2ページの真ん中にございますグラフは、都道府県別の公共投資の額と県民所得をそれぞれ縦軸・横軸に見ているものでございますけれども、左側の50年代のころは、必ずしも明確な相関関係がなくて、どちらかというとプラスの関係にございましたが、90年代になると負の相関関係が表れてきて、すなわち県民所得の低い県に公共投資が重点的に行われるということで、言うならば公共事業が所得再分配的な機能を持つようになってきたということで、ある種の公共事業が社会保障的な機能を持っているということで入れてございます。この後、すぐ申しますように、それに限らず、戦後日本のシステム、政策を見ますと、社会保障以外の生産部門に政府が介入する中で再分配が行われるということが、さまざまな形で見られていたかと思います。
しかし、2ページの下の方でございますけれども、そうした状況がいろいろな弊害が認識されることもあって変容してきているわけでございますけれども、そのプラスの面と並んで、負の側面として近年活発な格差の問題などがあるわけでございます。
すなわち、日本の社会保障というのは、生産部門を通じた一定の再分配が社会保障以外のところで実現していたのを前提とした上でのリスク分散機能が主たる機能であった面が多くて、再分配機能としては、相対的に弱いものになっているのではないか。
2ページの一番下のグラフは、OECDの報告書に示されて、これはまたいろいろ論争の対象にもなったものでございますけれども、これは国際比較で横軸が高齢者を除く労働年齢人口に対する、医療以外の社会保障の比。縦軸が貧困率、これは、いわゆる相対的貧困率で、所得の中位、半分以下の層がどれぐらいいるかということで、社会保障の規模と相対的貧困率が、かなり相関しているということと、左上の方で、メキシコ、トルコなどと並んで、アメリカ、日本が、左の端の方に位置しているということで、ここら辺りは、またいろいろ評価や事実認識も含めて、いろいろ議論が分かれるところでございますけれども、1つの資料として示させていただいております。
3ページ、以上の話を少し大きな流れで再確認する意味で、3ページ~4ページにかけて、戦後日本の再分配政策という視点で、4段階ぐらいに分けて見ているものでございます。
第1段階としては、終戦直後に、今から見ますと、非常に強力な機会の平等政策とでも呼べるものが取られたと言えるのではないか。特に、いわゆる農地改革による土地の再分配、新生中学の義務化等の教育面での機会の均等政策。そこにお示ししておりますグラフは、世界銀行のものですけれども、初期の土地分配の平等な度合いと、経済成長の相関ということで、要するに、土地分配が比較的平等である国の方が、その後の経済成長の度合いが大きいということで、こういったことの1つの典型に日本は当たるという面があったのではないかという点でございます。
3ページの下半分は、第2段階、これは先ほど申しました、生産部門を通じた再分配ということで、社会保障そのものは、むしろこの時期までは非常に小規模で、生産部門の方に政府がさまざまな形で介入することの再分配が行われてきた。農業補助金や地方交付税交付金、その他、さまざまな産業政策。

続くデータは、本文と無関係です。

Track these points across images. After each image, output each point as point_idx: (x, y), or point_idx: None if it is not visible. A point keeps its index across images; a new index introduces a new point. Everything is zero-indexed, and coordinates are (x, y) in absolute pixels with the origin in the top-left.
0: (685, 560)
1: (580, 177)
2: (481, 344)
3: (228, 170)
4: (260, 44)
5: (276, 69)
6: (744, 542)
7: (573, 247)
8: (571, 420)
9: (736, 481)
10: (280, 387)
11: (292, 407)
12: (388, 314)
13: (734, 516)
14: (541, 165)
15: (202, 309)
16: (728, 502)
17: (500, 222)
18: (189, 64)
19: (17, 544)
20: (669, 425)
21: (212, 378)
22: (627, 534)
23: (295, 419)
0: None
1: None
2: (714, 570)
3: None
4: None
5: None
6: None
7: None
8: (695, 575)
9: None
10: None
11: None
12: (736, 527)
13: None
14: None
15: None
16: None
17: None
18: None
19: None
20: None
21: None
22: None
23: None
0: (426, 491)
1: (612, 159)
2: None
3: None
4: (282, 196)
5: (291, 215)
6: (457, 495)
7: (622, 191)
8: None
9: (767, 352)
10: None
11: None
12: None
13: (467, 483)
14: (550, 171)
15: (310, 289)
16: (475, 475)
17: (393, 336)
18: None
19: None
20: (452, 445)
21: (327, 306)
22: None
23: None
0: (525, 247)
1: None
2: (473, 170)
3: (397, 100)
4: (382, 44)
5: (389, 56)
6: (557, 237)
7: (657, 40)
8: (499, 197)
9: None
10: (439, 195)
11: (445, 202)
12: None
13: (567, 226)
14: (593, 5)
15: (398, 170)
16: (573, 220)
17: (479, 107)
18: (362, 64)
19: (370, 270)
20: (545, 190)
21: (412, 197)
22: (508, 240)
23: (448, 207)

参考として予算の数字をちょっと挙げておりますけれども、これは社会保障のうちの税で賄っている部分ですので、社会保障のうちの再分配的な機能になっているものと言えるかと思いますけれども、70年代ごろまでは、地方交付税や公共事業に比べて、社会保障が相対的に小さくて、他の部分による再分配が大きかったということを示していると言えるかと思います。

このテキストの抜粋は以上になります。